The someone in question turned out to be a short, dark-haired young woman, also wearing a business suit, who introduced herself as Ingrid Landes. Her gaze was confident and direct, her handshake firm.
‘Come with me, and I’ll show you to your office, Dr Dunbar. Do you have a car?’
‘Yes.’
‘You’ll need this.’ She handed him a hospital parking permit, already inserted in a clear plastic holder for fixing to the windscreen, adding, ‘You’ve been allocated space seventeen round the back of the building. It’s clearly marked.’
‘Thank you,’ replied Dunbar, impressed by the efficient way he’d been met and welcomed. He was even more impressed when he was shown into a well-appointed office, tastefully furnished and equipped with just about everything he could possibly need, including a computer and fax machine.
‘Will this be all right?’ asked Ingrid.
‘Absolutely.’
‘Now, can I get you some coffee while you decide what you want me to do? How do you like it?’
‘Decide what I want you to do?’ he asked.
‘I’ve been assigned to you for the beginning of your stay with us, to help you settle in. But if that doesn’t meet with your approval I’m sure we could just-’
‘No, no,’ interrupted Dunbar. ‘It’s just that I didn’t expect assistance. This is a very nice surprise.’

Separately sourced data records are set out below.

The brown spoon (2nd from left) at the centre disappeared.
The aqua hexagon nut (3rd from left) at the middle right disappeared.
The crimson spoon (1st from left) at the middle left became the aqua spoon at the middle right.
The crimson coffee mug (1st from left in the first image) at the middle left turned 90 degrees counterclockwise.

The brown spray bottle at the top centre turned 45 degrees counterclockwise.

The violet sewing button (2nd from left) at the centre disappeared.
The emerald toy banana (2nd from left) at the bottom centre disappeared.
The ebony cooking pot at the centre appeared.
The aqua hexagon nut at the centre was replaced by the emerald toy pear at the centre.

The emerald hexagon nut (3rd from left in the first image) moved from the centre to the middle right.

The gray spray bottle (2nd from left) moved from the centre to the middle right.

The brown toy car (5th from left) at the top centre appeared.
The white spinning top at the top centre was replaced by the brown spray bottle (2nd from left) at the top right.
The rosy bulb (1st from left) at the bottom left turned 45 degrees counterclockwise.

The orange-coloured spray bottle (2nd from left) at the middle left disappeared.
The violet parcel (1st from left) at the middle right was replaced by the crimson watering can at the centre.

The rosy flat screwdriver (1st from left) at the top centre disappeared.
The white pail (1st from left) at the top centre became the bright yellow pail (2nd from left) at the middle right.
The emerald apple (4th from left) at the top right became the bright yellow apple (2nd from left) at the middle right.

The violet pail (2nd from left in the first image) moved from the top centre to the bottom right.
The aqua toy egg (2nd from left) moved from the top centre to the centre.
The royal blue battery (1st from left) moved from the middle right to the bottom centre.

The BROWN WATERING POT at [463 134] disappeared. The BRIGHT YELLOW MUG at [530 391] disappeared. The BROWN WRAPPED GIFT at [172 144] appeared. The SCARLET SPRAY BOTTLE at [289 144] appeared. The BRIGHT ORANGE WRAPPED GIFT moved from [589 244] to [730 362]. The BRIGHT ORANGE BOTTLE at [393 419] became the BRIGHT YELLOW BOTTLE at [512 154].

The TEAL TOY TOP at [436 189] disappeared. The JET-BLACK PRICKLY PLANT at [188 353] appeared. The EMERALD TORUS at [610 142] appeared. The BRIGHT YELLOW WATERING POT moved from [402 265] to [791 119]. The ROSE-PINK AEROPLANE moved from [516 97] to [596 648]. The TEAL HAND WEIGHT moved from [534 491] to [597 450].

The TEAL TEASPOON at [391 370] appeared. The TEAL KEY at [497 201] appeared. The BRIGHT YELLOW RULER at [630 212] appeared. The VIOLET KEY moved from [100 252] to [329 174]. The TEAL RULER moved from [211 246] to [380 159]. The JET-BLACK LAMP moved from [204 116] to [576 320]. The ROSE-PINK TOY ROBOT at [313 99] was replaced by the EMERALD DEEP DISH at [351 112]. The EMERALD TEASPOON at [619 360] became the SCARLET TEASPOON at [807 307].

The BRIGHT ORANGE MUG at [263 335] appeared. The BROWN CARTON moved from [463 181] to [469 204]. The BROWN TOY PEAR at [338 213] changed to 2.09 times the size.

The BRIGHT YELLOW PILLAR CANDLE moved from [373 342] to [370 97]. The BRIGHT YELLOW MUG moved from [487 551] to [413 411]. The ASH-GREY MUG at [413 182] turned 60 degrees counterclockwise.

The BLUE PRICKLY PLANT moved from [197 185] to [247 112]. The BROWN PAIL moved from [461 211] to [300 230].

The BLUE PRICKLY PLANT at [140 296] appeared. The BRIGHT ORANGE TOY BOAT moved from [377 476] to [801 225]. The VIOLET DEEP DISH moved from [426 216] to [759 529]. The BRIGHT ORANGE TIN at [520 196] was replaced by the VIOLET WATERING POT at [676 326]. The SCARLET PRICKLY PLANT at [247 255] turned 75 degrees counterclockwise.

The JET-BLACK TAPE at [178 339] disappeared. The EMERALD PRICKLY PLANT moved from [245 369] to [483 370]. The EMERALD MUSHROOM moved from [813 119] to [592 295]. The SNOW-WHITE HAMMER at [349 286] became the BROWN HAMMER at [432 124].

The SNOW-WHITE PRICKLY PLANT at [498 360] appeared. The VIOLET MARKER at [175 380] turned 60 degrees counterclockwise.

She gave what he saw as a superior little smile and said, ‘Good. And the coffee?’
‘Black. No sugar.’
She left the room and Dunbar sat down behind the desk. He wondered about her and why she had been assigned to him. He hadn’t requested secretarial assistance. Had she been detailed to keep an eye on him, or was it just a case of creating a good impression, an apple for the inspector? Maybe he was being too suspicious. For the moment he would keep an open mind.
Ingrid returned with coffee and laid it down on the desk. The smell told him it ha
d been made with proper ground coffee. There was only one cup.
‘You’re not having any?’ he asked.
‘I’m trying to cut down,’ said Ingrid with a smile that showed uneven teeth. ‘I was drinking too much of the stuff. It made me jittery. I’ve changed to Perrier.’
‘Then why don’t you get yourself a Perrier and then you can tell me about the hospital? After that perhaps you can show me around? I’d like to get a feel for the place.’
Ingrid went out again. Dunbar got up and walked over to the window. The carpet pile felt uncomfortably deep. It reminded him of walking on the beach and how sand stole your stride pattern. His window looked out on the unremarkable main square in front of the hospital. The central area was grid-lined for parking; the road running round it was double-yellow-lined and one-way. Traffic coming in through the gate was directed to the left and brought round clockwise to pass the front doors.
As he looked towards the entrance, a long, black stretch-limousine turned in through the gates and followed the road arrows to glide silently to a halt at the steps leading up to the main door. The tint on the windows of the car was so dark that the glass almost matched the gleaming paintwork. It was impossible to see inside. The registration plate was foreign. Dunbar guessed it might be in Arabic but the angle he was looking down at made it difficult to tell.
Ingrid returned while he was watching the arrival below, and joined him at the window.
‘Our Omega patient has arrived,’ she said.
‘Omega patient?’
‘Big money. A whole wing has been reserved for her.’
The front doors of the car opened below and two men got out. Both were of Middle Eastern appearance although dressed in western clothes. The driver was wearing uniform. The other, a thickset man wearing a suit of light-grey shiny material, looked all around with eyes hidden by reflecting sunglasses before resting his hand on the rear door handle. He kept his other hand inside his jacket.